Han Wu, Syed Yunas, Sareh Rowlands, Wenjie Ruan, and Johan Wahlstrom

Adversarial Filter

Adversarial Patch

Adversarial Overlay

How different attacks apply the perturbation $\delta$ using a binary mask $m \in \{0, 1\}^{wh}$

$x^{'}_{filter} = x + \delta$ $x^{'}_{overlay} = x + m \odot \delta$ $x^{'}_{patch} = (1-m) \odot x + m \odot \delta$

Given an input image $x$, the object detection model outputs $S \times S$ candidate bounding boxes $o \in \mathcal{O}$ at three different scales.

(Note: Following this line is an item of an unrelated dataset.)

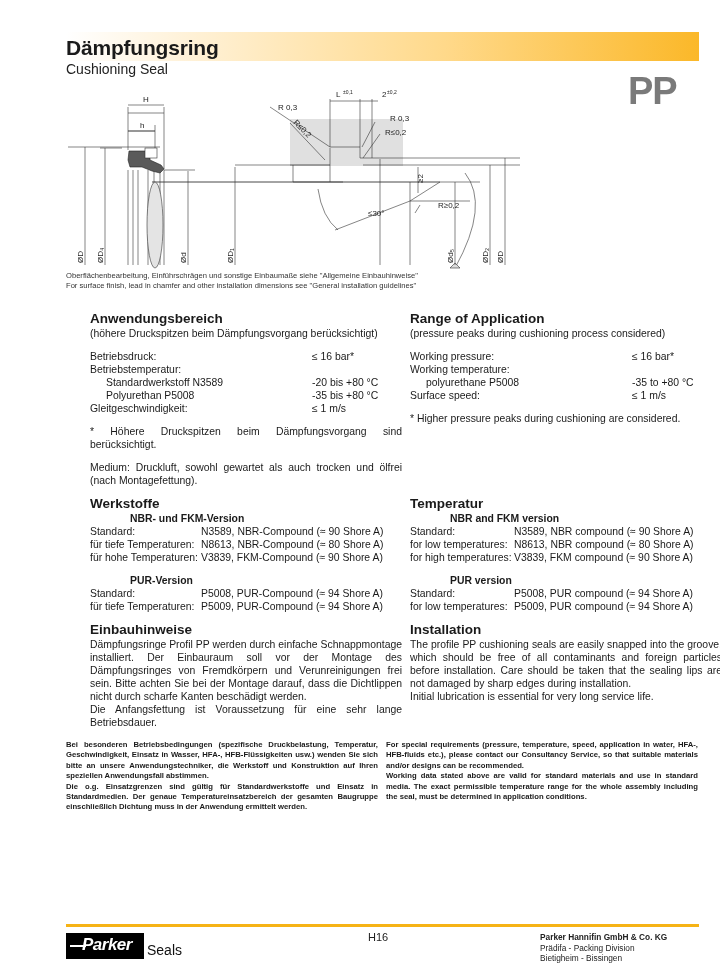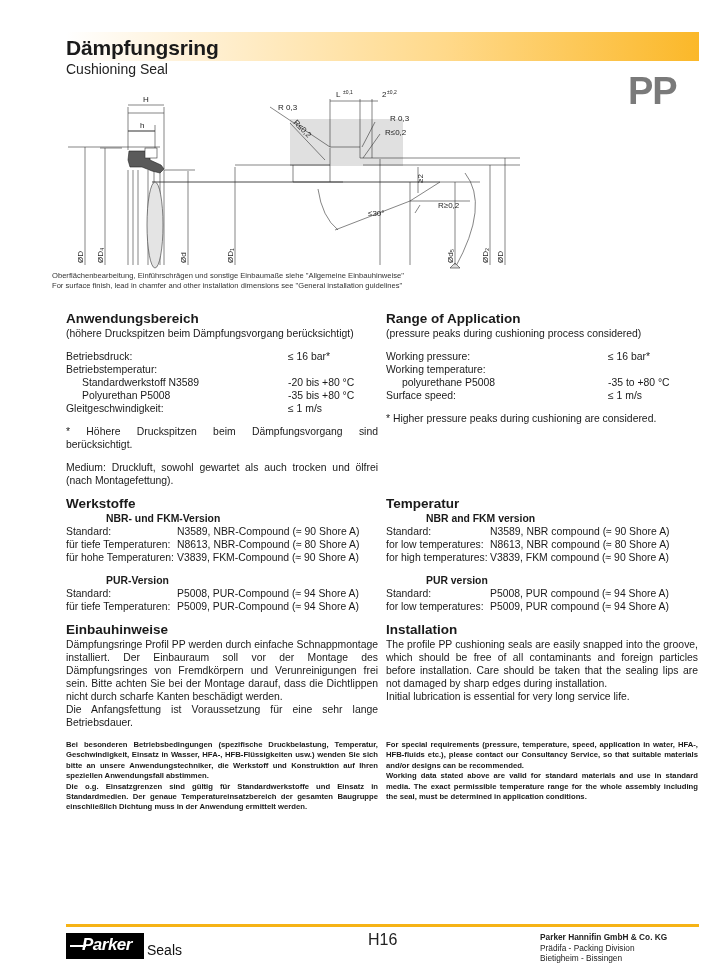"Oberflächenbearbeitung, Einführschrägen" .note { left: 52px -> 66px }
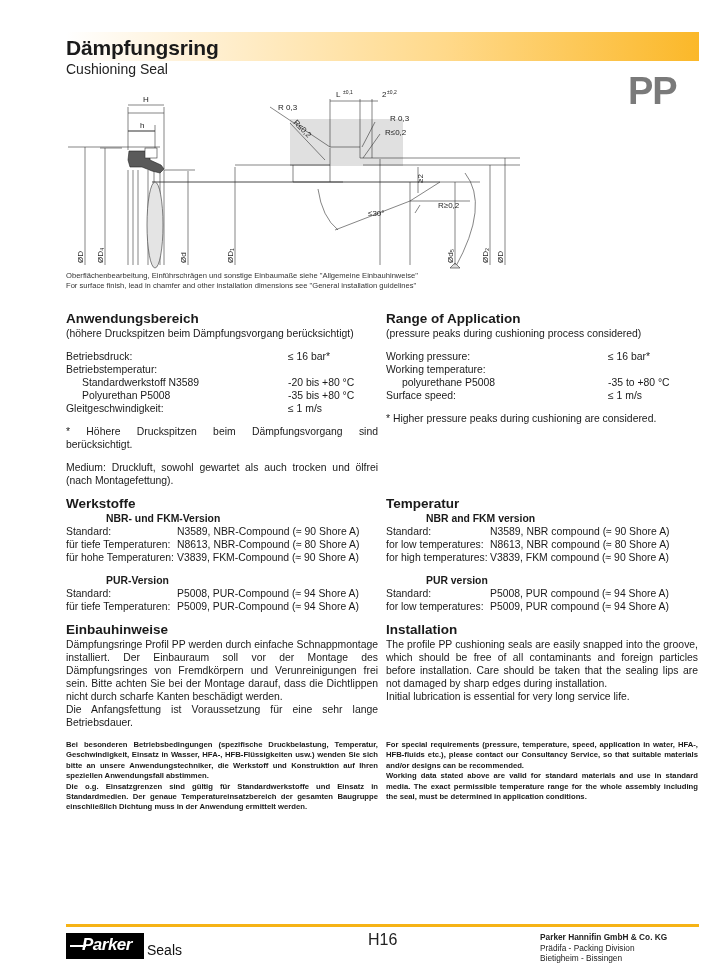"Anwendungsbereich" .col { margin-left: none -> 24px }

Each candidate box $o^i$ contains $(b_x^i, b_y^i, b_w^i, b_h^i, c^i, p_1^i, p_2^i, ..., p_K^i)$ for K classes, where $0 \leq i \leq |\mathcal{O}|$.

$$\begin{aligned} \text{One-Targeted}:\ \mathcal{L}_{adv}^{1}(\mathcal{O}) &= \max_{1 \leq i \leq |\mathcal{O}|}\ [\sigma(c^i) * \sigma(p^i_t)] \\ \text{Multi-Targeted}:\ \mathcal{L}_{adv}^{2}(\mathcal{O}) &= \sum^{|\mathcal{O}|}_{i = 1}\ [\sigma(c^i) * \sigma(p^i_t)] \\ \text{Multi-Untargeted}:\ \mathcal{L}_{adv}^{3}(\mathcal{O}) &= \sum^{|\mathcal{O}|}_{i = 1} \sum_{j=1}^{K}\ [\sigma(c^i) *\sigma(p^i_j)] \end{aligned}$$

where $|\mathcal{O}| = \sum_{1 \leq i \leq 3} S_i \times S_i \times B$, and $S_i$ represents the grid size of the $i_{th}$ output layer ($S \in \{13,26,52\}$, $B=3$).